The headline numbers are that in 2014 net wealth has increased by 13.2% and spending has decreased by 5.1% allowing me to move significantly closer to Early Financial Independence.  In line with my Plan, Do, Check, Act (PDCA) approach let’s now Check in detail by focusing on the three key focus areas that I believe are essential to get over the Financial Independence line - Save Hard, Invest Wisely and Retire Early.

SAVE HARD

Saving Hard is simply defined as Gross Earnings (ie before taxes) plus Employee Pension Contributions minus Spending minus Taxes.  Earn more and one is winning.  Spend less or pay less taxes and you’re also winning.  Savings Rate is then Savings divided by Gross Earnings plus Employee Pension Contributions.  To make it a little more conservative Taxes include any taxes on investments but Earnings include no investment returns.  This encourages me to continually look for the most tax efficient investment methods.

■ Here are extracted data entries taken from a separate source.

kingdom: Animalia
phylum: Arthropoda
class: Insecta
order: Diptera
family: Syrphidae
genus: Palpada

On the Gross Earnings front it’s been a great year with total earnings having increased by 37.7%.  Spending on the other hand has decreased by 5.1% by continuing to challenge all spending.  My one fail is that taxes are up a long way.  This is caused by the earnings increase but also more investment taxes as the portfolio continues to grow and is now significant.  The end result is the chart below which shows an average 2014 Savings Rate of 48.1% against a target of 55%.  The majority of the big gap was all caused by my good friend HM Revenue & Customs making a pigs ear of my taxes in years gone by and then chasing me for it at the start of this year.  By the back half of this year that Savings Rate had recovered to 52.8%.

RIT Savings Rate
Click to enlarge

Saving Hard score: Conceded Pass.  Savings contributed 7.8% of my net wealth increase.  I’m also earning more and spending less but my big problem is taxes which I’m struggling to control.  Any extra £ that I now make is taxed at the Higher Rate of 40% plus 2% National Insurance plus as my non-tax efficient investments grow in size I’m being taxed on these as well.  I could solve some of this by increasing personal pension contributions but I don’t want to go there for 3 reasons:

  • They’re very open to tinkering by government which includes extending the age at which you can access them.  That’s not conducive to Early Retirement.
  • I’m already making big pension contributions.  2014 saw 71% of Savings put into them.
  • I may need a big cash or cash like pile to be able to buy (not mortgage) my family home in the not too distant future.